Background: Many commonly ingested substances such as grapefruit juice and Hypericum perforatum (St John's wort) have been found to interact with important therapeutic agents such as cyclosporine (INN, ciclosporin). The mechanism for these interactions is thought to involve modulation of the activity of the drug-metabolizing enzyme cytochrome P4503A4 (CYP3A4) and/or the drug transport protein Pglycoprotein. In vitro data suggest that red wine may interact with CYP3A4 substrates such as cyclosporine.

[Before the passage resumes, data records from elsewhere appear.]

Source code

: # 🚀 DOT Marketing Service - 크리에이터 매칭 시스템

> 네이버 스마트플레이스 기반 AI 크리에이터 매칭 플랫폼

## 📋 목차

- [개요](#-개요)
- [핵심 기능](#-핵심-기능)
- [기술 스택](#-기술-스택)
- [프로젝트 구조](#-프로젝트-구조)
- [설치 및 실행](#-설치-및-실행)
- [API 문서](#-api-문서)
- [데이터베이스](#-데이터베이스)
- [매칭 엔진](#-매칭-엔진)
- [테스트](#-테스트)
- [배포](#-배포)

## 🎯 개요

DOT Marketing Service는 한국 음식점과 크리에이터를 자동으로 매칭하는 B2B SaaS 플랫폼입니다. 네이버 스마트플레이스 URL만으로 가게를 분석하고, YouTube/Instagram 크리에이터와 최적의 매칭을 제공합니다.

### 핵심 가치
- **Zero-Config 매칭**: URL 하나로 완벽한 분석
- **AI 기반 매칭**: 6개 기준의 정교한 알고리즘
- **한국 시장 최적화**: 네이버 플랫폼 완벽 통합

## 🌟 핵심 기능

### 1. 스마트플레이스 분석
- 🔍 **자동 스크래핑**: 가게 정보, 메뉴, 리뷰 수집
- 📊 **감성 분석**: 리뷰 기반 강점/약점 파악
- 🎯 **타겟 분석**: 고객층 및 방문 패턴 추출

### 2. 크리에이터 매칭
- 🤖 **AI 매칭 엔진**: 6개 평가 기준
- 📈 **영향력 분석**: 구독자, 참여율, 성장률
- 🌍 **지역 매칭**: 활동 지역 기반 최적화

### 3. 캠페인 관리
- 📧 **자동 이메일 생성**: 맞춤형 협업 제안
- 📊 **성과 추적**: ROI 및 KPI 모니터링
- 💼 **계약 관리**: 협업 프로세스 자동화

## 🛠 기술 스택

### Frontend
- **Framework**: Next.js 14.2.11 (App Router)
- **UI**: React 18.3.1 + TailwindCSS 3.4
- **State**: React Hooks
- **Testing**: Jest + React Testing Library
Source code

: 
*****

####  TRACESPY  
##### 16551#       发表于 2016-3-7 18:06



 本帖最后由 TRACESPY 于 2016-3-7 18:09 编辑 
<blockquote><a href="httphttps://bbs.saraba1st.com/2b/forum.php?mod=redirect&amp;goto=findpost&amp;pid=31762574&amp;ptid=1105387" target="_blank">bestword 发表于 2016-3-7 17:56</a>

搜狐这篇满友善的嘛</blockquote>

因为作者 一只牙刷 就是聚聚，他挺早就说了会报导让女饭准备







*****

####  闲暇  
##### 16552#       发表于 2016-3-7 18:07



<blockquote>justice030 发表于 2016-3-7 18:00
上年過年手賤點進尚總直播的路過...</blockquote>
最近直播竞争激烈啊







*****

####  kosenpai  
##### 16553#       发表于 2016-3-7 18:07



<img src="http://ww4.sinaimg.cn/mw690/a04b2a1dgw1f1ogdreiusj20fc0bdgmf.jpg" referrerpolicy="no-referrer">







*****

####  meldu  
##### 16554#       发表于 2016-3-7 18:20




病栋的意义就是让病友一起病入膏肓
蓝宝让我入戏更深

Methods: We conducted a randomized, 2-way crossover study of 12 healthy individuals. Subjects received a single 8-mg/kg dose of oral cyclosporine with water (control) and with 12 oz of red wine (Blackstone Merlot, 1996; Blackstone Winery, Graton, Calif). Whole blood was analyzed for cyclosporine and 6 metabolites by specific fluorescence polarization immunoassay and tandem liquid chromatography-mass spectrometry. Blood levels of cyclosporine were compared between the 2 arms.
Results: Red wine caused a 50% increase in the oral clearance of cyclosporine. Systemic exposure as measured by the area under the concentration-versus-time curve (AUC) and peak concentration (C(max)) were significantly decreased by red wine. However, half-life was not affected, suggesting that red wine decreased cyclosporine absorption. In vitro, the solubility of cyclosporine in red wine appeared to be lower than in water.
Conclusions: Administration of cyclosporine with red wine causes a significant decrease in cyclosporine exposure. Because cyclosporine is a narrow therapeutic range compound, caution may be warranted with concomitant intake of red wine and cyclosporine.